2019-04-26 15:12:51 +02:00 · 2019-04-26 15:12:51 +02:00 · 65718229aa
commit 65718229aa
parent e5db46805c
2 changed files with 41 additions and 1 deletions
--- a/script.sh
+++ b/script.sh
@ -2,4 +2,7 @@ awk -f get_2nd.awk < wikiniews_results.tsv > hypotheses.txt
 awk -f get_3rd.awk < wikiniews_results.tsv > references.txt
 awk -f txt_to_tsr_converter.awk < references.txt > references.trn
 awk -f txt_to_tsr_converter.awk < hypotheses.txt > hypotheses.trn
-sclite -f 0 -r references.trn trn -h hypotheses.trn trn -e utf-8 -i rm -o all -p > tmp_metrics
+sclite -f 0 -r references.trn trn -h hypotheses.trn trn -e utf-8 -i rm -o all -p > tmp_metrics
+
+python3 ./xml_parser.py
+paste wikiniews_results.tsv WERs > wikiniews_results_with_WERs.tsv
--- a/xml_parser.py
+++ b/xml_parser.py
@ -0,0 +1,37 @@
+import xml.etree.ElementTree as ET
+import re
+
+tree = ET.parse('tmp_metrics')
+root = tree.getroot()
+
+speaker = root[0]
+
+correct_word_pattern = r'^C'
+correct_word_regex = re.compile(correct_word_pattern, flags=re.MULTILINE)
+
+partial_outputs = open("WERs", 'w')
+
+SRR_counter = 0
+WER_sum = 0
+count = 0
+
+for child in speaker:
+    count = count + 1
+    all_words = int(child.attrib["word_cnt"])
+    correct = correct_word_regex.findall(child.text)
+    partial_outputs.write(str(len(correct)/all_words) + '\n')
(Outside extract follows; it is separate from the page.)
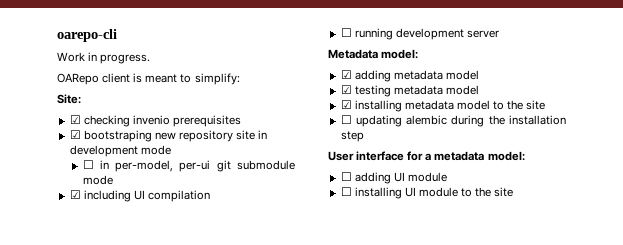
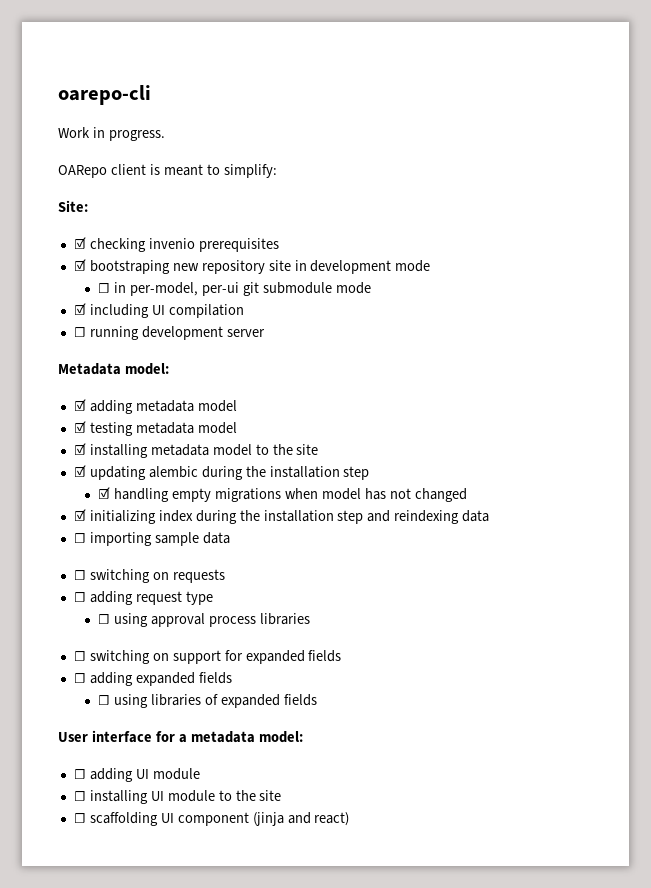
[340,115,352,124] ☐ -> [73,465,86,477] ☑
(364, 136) none -> [98,487,467,502] [73,509,490,524] [73,532,230,546] [73,569,225,583] [73,591,213,605] [98,613,310,627] [73,650,342,664] [73,672,232,686] [98,694,317,708] // ☑ handling empty migrations when model has not changed // ☑ initializing index during the installation step and reindexing data // ☐ importing sample data // ☐ switching on requests // ☐ adding request type // ☐ using approval process libraries // ☐ switching on support for expanded fields // ☐ adding expanded fields // ☐ using libraries of expanded fields
(514, 192) none -> [73,812,350,826] // ☐ scaffolding UI component (jinja and react)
+    WER_sum = WER_sum + len(correct)/all_words
+    if len(correct) == all_words:
+        SRR_counter = SRR_counter + 1
+
+    """if len(correct) != all_words:
+        print(child.text)
+    print(len(correct), '/', all_words)"""
+
+statistics = open("statistics", 'w')
+
+statistics.write("WER: " + str(WER_sum/count) + '\n')
+statistics.write("SRR: " + str(SRR_counter/count))
+
+statistics.close()
+partial_outputs.close()